*** Study material ***

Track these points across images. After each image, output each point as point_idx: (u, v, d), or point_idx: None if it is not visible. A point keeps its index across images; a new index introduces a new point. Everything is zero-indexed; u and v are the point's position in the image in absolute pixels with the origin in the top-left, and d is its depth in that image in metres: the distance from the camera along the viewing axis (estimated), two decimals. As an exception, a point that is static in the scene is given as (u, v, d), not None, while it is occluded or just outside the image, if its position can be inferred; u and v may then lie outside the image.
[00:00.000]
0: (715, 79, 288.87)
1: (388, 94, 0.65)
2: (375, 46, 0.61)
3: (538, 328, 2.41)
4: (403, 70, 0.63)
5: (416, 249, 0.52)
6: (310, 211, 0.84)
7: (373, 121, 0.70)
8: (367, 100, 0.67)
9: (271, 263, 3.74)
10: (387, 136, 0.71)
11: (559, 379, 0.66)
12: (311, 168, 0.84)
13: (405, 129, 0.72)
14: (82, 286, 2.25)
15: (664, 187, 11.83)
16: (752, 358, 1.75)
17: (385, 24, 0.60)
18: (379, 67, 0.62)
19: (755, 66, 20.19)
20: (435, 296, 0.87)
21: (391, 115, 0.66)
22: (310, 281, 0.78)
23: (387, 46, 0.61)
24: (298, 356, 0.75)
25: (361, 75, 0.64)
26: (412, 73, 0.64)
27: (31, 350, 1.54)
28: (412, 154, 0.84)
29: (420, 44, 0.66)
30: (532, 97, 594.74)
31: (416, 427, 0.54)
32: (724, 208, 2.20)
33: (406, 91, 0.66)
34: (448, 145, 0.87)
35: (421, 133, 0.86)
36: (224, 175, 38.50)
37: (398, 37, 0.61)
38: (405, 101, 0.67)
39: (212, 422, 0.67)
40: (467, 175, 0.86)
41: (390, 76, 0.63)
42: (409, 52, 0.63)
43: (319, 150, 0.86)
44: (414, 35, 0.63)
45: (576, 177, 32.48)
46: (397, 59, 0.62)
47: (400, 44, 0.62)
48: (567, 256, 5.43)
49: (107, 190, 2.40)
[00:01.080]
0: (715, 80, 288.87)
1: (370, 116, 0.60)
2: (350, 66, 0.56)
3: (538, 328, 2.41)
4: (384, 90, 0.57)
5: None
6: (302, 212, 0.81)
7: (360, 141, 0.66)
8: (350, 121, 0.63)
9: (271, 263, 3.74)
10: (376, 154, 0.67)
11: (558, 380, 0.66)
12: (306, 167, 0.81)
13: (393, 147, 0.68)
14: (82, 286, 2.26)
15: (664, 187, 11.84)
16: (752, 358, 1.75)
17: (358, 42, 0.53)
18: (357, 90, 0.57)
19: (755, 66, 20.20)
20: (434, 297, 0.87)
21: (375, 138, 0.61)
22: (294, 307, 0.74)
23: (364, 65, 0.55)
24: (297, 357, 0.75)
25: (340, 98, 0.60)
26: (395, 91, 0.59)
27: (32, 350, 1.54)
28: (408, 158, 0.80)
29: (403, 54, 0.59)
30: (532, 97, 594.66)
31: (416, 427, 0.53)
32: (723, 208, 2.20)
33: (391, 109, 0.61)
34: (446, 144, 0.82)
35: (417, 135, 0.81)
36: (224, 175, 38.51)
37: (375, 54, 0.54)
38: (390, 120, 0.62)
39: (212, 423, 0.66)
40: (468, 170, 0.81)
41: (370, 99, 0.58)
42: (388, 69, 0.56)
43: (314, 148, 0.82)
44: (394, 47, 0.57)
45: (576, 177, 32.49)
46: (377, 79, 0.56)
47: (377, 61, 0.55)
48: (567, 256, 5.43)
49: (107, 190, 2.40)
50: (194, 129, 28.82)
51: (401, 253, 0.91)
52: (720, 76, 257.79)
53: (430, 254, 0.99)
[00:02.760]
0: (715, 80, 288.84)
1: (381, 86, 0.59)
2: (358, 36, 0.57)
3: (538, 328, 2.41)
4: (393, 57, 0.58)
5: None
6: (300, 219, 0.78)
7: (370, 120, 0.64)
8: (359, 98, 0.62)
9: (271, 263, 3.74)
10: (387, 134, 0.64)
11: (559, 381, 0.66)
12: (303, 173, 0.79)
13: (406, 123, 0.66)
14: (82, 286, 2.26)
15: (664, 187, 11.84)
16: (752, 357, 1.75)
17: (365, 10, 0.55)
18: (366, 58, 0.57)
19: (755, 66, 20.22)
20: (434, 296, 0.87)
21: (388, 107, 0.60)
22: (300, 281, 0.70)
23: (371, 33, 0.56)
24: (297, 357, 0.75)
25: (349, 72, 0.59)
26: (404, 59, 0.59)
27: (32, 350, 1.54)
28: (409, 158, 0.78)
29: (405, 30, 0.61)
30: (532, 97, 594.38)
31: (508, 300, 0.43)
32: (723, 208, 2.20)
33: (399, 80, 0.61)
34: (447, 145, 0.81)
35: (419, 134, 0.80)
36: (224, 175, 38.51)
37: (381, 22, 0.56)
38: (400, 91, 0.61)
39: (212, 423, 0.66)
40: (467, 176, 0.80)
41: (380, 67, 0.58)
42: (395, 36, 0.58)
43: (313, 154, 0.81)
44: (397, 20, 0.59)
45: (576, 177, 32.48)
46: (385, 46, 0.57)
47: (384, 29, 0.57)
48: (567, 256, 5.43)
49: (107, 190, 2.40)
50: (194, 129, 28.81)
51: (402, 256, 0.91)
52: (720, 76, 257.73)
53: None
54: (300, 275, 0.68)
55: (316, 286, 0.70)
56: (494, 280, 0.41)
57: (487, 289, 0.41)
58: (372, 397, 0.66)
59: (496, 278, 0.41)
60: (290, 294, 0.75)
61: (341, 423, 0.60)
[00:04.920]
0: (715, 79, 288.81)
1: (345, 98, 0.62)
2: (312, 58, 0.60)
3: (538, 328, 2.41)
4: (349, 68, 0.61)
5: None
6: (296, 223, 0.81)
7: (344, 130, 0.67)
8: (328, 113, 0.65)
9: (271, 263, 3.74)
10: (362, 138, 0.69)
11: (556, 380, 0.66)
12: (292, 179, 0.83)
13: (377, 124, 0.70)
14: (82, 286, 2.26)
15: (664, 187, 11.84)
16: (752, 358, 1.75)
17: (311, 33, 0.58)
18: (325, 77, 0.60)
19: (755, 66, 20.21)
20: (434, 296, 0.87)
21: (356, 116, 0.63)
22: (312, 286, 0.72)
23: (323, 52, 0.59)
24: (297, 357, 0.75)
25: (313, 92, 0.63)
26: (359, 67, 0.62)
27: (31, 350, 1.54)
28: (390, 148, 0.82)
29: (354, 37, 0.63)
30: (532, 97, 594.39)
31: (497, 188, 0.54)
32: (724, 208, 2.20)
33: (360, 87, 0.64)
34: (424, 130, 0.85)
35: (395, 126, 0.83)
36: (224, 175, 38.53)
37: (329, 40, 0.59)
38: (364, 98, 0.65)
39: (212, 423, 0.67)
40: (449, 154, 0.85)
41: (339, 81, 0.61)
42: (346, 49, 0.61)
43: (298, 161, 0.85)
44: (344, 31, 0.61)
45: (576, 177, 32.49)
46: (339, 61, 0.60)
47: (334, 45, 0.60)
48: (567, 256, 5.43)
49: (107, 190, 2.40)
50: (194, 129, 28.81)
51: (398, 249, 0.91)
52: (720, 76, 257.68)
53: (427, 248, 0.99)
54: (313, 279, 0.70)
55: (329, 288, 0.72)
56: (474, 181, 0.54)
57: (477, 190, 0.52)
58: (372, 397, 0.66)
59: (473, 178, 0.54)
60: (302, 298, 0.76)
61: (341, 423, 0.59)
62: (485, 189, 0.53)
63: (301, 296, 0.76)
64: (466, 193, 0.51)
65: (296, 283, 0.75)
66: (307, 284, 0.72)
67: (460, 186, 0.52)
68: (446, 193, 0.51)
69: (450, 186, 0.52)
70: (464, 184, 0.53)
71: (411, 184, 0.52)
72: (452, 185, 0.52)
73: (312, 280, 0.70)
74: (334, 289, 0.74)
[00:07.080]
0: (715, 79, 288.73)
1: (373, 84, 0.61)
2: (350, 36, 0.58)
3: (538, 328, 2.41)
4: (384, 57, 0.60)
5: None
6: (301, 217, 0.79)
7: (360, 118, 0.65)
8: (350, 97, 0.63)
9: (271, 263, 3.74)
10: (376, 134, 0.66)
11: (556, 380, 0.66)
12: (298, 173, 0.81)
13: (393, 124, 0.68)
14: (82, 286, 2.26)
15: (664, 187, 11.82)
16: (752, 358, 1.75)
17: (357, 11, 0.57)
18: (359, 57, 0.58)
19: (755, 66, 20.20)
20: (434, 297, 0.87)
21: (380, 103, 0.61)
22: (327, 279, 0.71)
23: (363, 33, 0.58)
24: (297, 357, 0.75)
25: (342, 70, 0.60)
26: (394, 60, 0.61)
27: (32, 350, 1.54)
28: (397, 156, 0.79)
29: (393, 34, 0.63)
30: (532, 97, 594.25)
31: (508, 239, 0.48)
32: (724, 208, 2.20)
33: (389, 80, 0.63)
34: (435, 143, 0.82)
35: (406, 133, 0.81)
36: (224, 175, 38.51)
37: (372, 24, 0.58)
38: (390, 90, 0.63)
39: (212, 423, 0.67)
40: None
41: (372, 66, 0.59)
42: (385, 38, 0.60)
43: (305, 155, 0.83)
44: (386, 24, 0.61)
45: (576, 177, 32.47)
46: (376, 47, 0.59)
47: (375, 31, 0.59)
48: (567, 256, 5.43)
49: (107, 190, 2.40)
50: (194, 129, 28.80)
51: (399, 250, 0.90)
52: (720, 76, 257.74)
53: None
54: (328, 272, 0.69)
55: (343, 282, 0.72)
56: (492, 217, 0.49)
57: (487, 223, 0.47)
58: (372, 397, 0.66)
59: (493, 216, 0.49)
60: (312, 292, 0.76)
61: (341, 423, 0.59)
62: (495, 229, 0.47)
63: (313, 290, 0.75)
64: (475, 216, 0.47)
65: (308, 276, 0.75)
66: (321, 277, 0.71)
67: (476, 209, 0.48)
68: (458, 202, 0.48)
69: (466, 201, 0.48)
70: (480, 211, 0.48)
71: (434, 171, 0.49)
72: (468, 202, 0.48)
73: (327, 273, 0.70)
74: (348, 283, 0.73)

*** End of Study material ***

• [Task requirements]:
When you reach the line with "6: (310, 211, 0.84)" in the records above, start writing out lines exactly, and stop once the line with "18: (379, 67, 0.62)" has been written; include nothing else.

• [Written answer]:
6: (310, 211, 0.84)
7: (373, 121, 0.70)
8: (367, 100, 0.67)
9: (271, 263, 3.74)
10: (387, 136, 0.71)
11: (559, 379, 0.66)
12: (311, 168, 0.84)
13: (405, 129, 0.72)
14: (82, 286, 2.25)
15: (664, 187, 11.83)
16: (752, 358, 1.75)
17: (385, 24, 0.60)
18: (379, 67, 0.62)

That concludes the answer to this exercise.